### [Work to be completed]
In the entries below, copy every line from the one containing "collector number: 7396" up to and including the one containing "genus: Hymenasplenium". Keep each character unchanged.

─── Data listing ───

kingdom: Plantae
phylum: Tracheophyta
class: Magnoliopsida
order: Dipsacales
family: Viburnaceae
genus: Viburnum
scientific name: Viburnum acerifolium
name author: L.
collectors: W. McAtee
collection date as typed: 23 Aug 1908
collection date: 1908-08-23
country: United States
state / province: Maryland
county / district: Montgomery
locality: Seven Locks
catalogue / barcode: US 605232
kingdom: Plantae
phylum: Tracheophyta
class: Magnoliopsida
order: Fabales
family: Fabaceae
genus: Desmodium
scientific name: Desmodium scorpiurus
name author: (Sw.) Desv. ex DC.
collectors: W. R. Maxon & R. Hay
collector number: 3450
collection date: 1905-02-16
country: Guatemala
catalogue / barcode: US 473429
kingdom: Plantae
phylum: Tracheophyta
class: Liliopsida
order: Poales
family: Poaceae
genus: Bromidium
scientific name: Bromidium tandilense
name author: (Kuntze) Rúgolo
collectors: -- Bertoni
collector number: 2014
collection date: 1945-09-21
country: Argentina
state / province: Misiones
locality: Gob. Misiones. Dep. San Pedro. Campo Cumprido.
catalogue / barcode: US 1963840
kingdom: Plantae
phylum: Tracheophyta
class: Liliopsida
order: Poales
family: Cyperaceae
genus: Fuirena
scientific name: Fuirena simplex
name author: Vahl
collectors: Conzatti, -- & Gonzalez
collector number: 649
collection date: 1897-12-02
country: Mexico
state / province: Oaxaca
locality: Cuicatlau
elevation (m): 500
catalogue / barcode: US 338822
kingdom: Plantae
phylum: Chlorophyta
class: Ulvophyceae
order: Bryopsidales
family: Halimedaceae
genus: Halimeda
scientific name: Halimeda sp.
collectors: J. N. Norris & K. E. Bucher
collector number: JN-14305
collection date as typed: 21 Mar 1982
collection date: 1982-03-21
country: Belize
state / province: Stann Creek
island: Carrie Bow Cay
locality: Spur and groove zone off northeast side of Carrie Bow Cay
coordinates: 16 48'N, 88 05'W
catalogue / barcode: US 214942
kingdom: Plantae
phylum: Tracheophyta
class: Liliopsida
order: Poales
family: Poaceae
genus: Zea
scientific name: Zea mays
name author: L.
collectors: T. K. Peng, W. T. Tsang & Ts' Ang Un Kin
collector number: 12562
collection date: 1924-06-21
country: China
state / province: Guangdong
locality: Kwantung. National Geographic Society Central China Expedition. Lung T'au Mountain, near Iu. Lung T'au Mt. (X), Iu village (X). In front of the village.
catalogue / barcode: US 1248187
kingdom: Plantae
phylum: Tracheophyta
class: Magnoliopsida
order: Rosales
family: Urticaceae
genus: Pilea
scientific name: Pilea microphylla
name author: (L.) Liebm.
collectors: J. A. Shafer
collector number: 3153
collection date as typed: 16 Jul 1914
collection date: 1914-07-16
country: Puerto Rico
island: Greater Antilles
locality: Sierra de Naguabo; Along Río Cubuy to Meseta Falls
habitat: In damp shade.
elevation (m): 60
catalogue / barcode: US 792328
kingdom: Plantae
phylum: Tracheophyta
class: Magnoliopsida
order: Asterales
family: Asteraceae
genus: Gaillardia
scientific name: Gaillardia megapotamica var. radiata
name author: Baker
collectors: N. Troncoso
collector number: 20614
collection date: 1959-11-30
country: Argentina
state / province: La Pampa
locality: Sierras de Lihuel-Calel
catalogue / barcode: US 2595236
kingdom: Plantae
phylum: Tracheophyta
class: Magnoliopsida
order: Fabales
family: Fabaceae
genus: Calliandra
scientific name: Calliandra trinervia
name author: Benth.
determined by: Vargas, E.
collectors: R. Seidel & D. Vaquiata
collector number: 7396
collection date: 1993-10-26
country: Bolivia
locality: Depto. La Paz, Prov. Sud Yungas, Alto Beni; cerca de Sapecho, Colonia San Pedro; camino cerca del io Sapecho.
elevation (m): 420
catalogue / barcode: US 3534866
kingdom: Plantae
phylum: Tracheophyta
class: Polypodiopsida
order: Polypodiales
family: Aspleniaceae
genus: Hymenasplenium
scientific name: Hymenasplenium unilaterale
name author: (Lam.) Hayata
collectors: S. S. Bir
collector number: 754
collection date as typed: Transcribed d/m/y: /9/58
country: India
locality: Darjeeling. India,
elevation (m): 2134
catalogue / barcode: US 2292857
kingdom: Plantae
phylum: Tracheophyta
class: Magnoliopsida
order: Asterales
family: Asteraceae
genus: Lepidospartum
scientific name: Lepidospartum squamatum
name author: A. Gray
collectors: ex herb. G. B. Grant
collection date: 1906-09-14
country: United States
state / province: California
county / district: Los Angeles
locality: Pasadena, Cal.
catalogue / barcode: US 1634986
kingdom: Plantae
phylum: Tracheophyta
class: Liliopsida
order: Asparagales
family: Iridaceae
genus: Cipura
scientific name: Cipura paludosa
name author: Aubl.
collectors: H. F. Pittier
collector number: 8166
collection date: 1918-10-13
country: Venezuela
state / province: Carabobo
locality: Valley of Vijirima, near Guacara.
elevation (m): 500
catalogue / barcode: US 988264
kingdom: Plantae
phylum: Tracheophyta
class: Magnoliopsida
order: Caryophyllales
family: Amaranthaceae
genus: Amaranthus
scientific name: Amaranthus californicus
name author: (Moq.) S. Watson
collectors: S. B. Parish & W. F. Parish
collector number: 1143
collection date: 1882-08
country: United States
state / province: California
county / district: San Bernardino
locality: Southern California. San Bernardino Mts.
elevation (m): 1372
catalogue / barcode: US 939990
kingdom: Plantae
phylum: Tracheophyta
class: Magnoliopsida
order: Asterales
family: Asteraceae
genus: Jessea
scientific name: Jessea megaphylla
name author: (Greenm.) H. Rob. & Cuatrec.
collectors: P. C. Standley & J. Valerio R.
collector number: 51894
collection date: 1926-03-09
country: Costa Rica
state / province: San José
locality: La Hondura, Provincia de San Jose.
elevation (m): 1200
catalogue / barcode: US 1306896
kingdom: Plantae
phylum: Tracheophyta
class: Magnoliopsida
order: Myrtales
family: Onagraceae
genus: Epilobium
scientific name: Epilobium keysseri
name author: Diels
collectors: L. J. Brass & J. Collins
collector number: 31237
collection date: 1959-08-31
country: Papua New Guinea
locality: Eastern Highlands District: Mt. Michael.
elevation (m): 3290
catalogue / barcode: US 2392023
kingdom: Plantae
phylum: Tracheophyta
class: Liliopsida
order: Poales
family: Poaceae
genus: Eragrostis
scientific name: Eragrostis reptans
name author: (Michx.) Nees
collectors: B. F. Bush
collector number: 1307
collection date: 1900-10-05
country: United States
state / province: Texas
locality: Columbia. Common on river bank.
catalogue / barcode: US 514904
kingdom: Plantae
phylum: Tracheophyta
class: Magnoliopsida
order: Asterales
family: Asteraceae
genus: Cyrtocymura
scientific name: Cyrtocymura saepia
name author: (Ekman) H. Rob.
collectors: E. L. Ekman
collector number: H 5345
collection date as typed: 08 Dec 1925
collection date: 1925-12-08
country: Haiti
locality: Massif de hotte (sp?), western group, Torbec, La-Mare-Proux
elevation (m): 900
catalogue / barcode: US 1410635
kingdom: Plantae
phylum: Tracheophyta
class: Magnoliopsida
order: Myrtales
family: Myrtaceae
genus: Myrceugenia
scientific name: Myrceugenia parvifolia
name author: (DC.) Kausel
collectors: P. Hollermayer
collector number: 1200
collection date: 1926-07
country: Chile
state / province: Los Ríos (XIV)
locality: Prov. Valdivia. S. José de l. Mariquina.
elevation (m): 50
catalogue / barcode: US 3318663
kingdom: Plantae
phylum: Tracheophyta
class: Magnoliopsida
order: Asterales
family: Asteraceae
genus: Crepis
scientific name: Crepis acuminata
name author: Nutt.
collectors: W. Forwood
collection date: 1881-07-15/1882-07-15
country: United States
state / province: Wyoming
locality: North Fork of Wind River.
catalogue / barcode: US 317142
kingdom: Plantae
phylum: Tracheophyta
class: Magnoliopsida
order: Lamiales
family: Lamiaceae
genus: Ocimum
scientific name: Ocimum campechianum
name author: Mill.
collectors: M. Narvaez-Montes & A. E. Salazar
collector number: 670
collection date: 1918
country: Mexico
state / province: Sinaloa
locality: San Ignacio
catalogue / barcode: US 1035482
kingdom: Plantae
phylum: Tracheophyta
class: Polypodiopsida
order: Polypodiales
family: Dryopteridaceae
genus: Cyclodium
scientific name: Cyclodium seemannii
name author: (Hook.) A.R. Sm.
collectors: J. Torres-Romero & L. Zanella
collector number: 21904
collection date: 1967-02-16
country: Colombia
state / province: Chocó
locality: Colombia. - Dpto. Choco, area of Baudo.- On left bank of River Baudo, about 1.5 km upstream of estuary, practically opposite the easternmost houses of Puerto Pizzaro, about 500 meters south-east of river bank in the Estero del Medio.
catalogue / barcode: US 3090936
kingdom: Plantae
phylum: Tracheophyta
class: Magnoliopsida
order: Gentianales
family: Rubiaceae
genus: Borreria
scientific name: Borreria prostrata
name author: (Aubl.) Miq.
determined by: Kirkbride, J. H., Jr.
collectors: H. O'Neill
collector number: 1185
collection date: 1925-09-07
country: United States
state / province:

───

### [Complete response]
collector number: 7396
collection date: 1993-10-26
country: Bolivia
locality: Depto. La Paz, Prov. Sud Yungas, Alto Beni; cerca de Sapecho, Colonia San Pedro; camino cerca del io Sapecho.
elevation (m): 420
catalogue / barcode: US 3534866
kingdom: Plantae
phylum: Tracheophyta
class: Polypodiopsida
order: Polypodiales
family: Aspleniaceae
genus: Hymenasplenium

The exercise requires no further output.